Merci de vos réponses 
Pour ce qui est de l'ergornomie, Bento est très bien taillé pour mes usages en tout cas. Après je peux comprendre que ça n'aille pas à tout le monde, mais personnellement il me rend de grands services.
Je n'utilise par contre quasiment jamais la version Mac, c'est pour cela que je voulais synchro iPad et iPhone ensemble...


----------



## Le docteur (23 Août 2010)

Le seul défaut de Bento sur iPad, c'est  l'absence de liaison avec iCal.


----------



## Gwen (4 Septembre 2010)

Un autre gros défaut est la corruption de données. 

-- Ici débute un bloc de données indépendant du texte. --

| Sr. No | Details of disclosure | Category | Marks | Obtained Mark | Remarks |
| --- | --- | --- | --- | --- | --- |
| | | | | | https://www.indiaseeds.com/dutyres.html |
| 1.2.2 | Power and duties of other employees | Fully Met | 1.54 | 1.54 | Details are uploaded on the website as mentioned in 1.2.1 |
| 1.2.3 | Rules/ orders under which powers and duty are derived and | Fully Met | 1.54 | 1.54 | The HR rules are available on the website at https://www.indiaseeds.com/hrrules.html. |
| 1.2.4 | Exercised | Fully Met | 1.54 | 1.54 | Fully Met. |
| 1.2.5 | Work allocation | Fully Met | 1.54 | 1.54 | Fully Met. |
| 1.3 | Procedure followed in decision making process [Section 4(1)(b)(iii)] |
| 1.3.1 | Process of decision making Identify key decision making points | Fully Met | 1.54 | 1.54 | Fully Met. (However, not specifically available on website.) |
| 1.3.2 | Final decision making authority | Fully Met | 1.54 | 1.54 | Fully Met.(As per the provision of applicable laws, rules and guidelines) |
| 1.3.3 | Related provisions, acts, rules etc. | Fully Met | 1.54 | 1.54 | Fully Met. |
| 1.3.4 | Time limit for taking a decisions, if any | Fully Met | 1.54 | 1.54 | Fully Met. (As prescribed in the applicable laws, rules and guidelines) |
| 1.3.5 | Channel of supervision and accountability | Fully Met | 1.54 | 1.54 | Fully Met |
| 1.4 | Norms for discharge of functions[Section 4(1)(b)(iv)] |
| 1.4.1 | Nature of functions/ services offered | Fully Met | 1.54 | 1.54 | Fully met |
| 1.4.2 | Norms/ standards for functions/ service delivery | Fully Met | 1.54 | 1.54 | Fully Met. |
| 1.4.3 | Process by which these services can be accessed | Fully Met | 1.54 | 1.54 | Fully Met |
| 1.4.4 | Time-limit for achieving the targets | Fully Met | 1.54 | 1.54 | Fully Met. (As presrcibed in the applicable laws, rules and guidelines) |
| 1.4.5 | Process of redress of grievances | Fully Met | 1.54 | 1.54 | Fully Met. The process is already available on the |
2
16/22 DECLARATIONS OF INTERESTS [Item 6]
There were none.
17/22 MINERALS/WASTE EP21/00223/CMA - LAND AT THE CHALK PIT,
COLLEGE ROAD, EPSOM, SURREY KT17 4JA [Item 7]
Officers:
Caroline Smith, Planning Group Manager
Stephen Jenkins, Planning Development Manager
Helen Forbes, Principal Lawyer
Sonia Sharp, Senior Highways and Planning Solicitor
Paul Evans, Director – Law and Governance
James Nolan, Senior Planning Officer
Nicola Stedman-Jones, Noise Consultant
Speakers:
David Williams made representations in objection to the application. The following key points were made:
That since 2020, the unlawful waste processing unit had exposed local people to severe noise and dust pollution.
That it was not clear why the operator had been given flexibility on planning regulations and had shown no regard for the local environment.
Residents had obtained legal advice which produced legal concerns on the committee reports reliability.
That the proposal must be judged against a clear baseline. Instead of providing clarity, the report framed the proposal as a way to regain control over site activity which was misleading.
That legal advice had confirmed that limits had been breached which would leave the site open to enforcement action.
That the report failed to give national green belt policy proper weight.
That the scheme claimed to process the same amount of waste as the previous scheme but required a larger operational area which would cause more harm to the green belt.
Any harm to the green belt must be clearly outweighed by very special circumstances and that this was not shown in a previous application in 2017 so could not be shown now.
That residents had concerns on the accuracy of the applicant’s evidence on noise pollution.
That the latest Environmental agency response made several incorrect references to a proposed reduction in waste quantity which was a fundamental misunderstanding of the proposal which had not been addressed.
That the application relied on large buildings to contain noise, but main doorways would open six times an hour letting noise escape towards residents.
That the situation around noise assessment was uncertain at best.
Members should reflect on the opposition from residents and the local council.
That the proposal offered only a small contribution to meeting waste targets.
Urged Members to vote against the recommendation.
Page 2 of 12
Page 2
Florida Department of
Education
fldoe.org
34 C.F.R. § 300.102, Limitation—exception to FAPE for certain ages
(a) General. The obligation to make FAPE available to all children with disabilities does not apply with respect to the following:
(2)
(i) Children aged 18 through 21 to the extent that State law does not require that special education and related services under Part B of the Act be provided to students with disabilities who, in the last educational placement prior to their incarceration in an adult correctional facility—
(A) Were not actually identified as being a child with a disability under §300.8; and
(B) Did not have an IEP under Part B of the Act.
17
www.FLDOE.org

Hier, j'ai créé une base pour mes comics et lorsque j'ai fait une modification du champ nom sur le iPad, il m'a carrément fait un champ vide sur le Mac. Heureusement que je m'en suis rendu compte et que j'ai pu retrouvé le nom en question, mais franchement je ne m'en serais pas aperçu immédiatement, j'aurais eu un gros trou dans la base.

La confiance est un des critères primordiaux d'un logiciel de type base de données.

Et puis, la présentation entre le Mac et l'iPad est tellement différente que c'est difficile de s'y retrouver, quand on crée un champ sur iPad, il n'est pas automatiquement affiché sur le Mac alors qu'il existe bien.


----------



## Jellybass (4 Septembre 2010)

C'est bon à savoir.

Pour l'instant, j'avoue ne pas avoir trouvé beaucoup d'intérêt à la version iPad de Bento. Trop lente, trop limitée et trop différente de la version Mac.


----------



## Gwen (7 Septembre 2010)

Pareille. J&#8217;ai soigneusement classé mes collections sur l'iPad et lors de la synchro sur le Mac. Hop, tout était remis dans l'ordre de création.

Pire, de retour sur le iPad, c'est cet ordre qui a été pris en compte. Il a fallu tout reclasser.

Conclusion, ne pas trop faire de classement sur un iPad, cela ne sert à rien


----------



## PHILTI (18 Novembre 2010)

Bonjour,

Je crois comprendre qu'il ne sert à rien de chercher à synchroniser les données entre Bento Mac et Bento iOS. En tous les cas, pas en ascendant.

Je suis souvent en mobilité, j'ai donc besoin d'avoir accès à mes données sur l'iPhone. Je voudrais donc pouvoir, le soir, tout transférer dans mon iPhone.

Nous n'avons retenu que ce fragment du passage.